PASSAGE TO READ:
>>
This Colab runs the rescorer to improve the training data used for model training in leela chess zero. Rescoring makes uses of [syzygy tablebases](https://syzygy-tables.info/), which are lists of perfect endgames for all games with less than 5 (or 6 or 7) pieces remaining on the board. If any training games end up in a position that's known in the tablebase, the rescorer will rewrite the game using the known perfect play from the tablebase so that leela can lean from a perfect endgame rather than the potential mistakes in the traning game.

Rescoring is used in the training of all the best nets for leela, and should always be used before running training for best results. Rescoring is CPU-only.

In [None]:
# Download and untar some training data to rescore

!mkdir -p /content/raw_training_data
%cd /content/raw_training_data

# change this to download whichever training runs you want, or load from google drive
! wget https://storage.lczero.org/files/training_data/test78/training-run3-test78-20220217-0717.tar
! wget https://storage.lczero.org/files/training_data/test78/training-run3-test78-20220216-1817.tar

# untar the files we just downloaded and delete the original tar files
! for f in *.tar; do tar -xf "$f"; rm "$f"; done

Check out the rescorer from Github, which is in https://github.com/Tilps/lc0 in the `rescore_tb` branch, and build from source.

In [None]:
# install build deps
! apt install ninja-build
! pip3 install meson

# checkout the repo from Github
%cd /content
!rm -rf lc0
!git clone --recurse-submodules https://github.com/Tilps/lc0.git
%cd lc0
!git checkout rescore_tb
!git pull

# start building
! ./build.sh

Download szyzygy 3-4-5 tablebases for use by the rescorer

In [None]:
! mkdir -p /content/syzygy-3-4-5
%cd /content/syzygy-3-4-5

from bs4 import BeautifulSoup
import requests
import urllib.parse

# we'll scrape https://tablebase.lichess.ovh/tables/standard/3-4-5/ 
# and download each file listed there
TABLEBASE_HOME_URL = 'https://tablebase.lichess.ovh/tables/standard/3-4-5/'

soup = BeautifulSoup(requests.get(TABLEBASE_HOME_URL).content, "html.parser")
tablebase_links = soup.select('a[href*=.rt]')
for tablebase_link in tablebase_links:
  filename = tablebase_link.attrs['href']
  url = urllib.parse.urljoin(TABLEBASE_HOME_URL, filename)
  tablebase_file = requests.get(url)
  with open(filename, "wb") as file:
      file.write(tablebase_file.content)

Next, run rescoring and save the output to `/content/rescored_training_data`.

NOTE: The rescorer will delete the original data files as it runs.

In [None]:
! mkdir -p /content/rescored_training_data/
%cd /content/raw_training_data/

# The rescorer script can't handle file globs like /content/raw_training_data/*
# So we need to do a loop in base and run it individually on each folder
! for data_dir in *; do \
  mkdir "/content/rescored_training_data/$data_dir"; \
  /content/lc0/build/release/rescorer rescore \
    --threads=2 \
    --syzygy-paths=/content/syzygy-3-4-5/ \
    --input="/content/raw_training_data/$data_dir/" \
    --output="/content/rescored_training_data/$data_dir"; \
done

And we're done! The rescored training data is now in the `rescored_training_data` folder. You can move this into Google drive to save it for later, or use it in training runs immediately.

For even better results, you can use larger tablebases. There are 6 and 7 piece tablebases available, but they take up dramatically more disk space than the 3-4-5 tablebase used here.
<<
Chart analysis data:
>>
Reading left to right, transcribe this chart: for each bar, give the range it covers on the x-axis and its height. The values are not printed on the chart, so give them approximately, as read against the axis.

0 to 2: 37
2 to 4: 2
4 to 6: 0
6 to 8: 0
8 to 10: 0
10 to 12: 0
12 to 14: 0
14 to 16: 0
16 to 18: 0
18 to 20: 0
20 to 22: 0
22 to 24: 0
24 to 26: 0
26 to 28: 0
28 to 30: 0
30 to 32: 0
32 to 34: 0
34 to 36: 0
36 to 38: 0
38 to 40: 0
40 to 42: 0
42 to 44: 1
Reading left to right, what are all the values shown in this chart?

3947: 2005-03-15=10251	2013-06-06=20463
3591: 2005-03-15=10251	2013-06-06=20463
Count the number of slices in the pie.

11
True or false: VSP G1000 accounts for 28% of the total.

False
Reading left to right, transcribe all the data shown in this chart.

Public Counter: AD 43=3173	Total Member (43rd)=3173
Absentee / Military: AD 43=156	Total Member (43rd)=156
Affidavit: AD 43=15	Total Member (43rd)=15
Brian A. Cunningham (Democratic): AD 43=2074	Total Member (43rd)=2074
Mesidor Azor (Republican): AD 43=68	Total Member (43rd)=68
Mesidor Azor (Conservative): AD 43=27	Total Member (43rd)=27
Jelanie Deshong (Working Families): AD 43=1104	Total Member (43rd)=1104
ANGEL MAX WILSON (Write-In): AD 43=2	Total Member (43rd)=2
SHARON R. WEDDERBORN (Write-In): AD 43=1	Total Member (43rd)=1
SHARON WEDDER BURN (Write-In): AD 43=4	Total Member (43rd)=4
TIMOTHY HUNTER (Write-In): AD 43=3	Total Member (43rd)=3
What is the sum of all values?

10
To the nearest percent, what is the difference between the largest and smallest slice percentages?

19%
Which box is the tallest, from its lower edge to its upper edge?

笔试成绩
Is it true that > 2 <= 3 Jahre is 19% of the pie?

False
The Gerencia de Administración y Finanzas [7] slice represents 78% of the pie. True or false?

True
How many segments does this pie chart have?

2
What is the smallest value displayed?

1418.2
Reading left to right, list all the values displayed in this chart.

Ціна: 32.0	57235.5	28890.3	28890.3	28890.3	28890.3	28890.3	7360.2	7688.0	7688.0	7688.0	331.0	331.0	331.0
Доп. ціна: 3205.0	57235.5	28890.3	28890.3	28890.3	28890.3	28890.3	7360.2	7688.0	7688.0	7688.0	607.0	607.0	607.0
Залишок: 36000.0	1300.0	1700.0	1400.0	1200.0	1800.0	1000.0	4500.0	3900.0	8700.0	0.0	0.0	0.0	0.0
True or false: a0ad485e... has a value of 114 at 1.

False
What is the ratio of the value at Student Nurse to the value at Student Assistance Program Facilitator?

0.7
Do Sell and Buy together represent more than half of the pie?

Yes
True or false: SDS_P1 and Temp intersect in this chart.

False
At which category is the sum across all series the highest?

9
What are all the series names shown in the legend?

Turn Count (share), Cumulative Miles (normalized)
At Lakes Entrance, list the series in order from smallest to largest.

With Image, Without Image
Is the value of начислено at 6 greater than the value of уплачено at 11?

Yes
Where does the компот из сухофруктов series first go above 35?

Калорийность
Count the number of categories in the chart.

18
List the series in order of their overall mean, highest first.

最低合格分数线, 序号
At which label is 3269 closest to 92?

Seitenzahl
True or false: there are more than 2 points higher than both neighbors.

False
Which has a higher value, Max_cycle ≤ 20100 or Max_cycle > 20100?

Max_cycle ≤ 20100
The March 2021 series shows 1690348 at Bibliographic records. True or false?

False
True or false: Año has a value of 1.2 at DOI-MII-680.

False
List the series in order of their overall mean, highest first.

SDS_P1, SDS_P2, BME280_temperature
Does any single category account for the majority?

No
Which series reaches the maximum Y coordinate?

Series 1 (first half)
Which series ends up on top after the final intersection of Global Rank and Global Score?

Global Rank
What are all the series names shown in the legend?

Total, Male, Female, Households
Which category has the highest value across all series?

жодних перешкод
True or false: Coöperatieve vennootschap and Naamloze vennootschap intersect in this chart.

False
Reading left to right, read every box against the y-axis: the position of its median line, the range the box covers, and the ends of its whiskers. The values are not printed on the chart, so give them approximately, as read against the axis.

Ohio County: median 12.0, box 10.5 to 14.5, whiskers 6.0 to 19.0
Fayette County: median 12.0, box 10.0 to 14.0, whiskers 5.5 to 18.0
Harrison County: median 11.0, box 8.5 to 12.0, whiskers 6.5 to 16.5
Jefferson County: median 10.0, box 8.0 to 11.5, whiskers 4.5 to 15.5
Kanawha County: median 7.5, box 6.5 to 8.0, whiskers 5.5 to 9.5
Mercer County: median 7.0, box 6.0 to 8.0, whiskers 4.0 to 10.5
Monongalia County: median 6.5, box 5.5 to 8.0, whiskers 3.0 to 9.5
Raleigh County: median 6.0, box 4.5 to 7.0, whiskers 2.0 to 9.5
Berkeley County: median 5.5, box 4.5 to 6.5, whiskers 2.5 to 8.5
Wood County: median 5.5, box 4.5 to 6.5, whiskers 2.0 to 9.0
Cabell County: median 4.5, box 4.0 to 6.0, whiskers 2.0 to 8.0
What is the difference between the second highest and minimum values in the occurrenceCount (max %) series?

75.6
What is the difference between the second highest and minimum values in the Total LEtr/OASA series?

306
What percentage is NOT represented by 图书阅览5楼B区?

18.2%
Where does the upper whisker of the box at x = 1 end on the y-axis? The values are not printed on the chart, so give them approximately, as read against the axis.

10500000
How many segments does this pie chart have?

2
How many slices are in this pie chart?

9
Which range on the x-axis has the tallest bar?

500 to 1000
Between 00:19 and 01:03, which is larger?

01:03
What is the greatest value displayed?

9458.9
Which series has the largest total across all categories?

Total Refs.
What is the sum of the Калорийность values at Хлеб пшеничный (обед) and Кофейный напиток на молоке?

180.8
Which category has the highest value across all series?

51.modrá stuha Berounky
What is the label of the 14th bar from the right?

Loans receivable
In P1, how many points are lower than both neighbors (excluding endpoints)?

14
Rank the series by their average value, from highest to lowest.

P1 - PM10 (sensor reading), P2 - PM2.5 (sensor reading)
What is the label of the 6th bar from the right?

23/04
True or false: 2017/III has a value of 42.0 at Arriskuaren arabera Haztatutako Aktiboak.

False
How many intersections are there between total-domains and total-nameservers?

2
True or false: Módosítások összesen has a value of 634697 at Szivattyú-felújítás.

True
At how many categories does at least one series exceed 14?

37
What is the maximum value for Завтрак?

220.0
<<
GOAL OF THE EXERCISE:
In the rescoring notebook, what does the rescorer do to the original data files as it runs?

TASK RESULT:
It deletes them.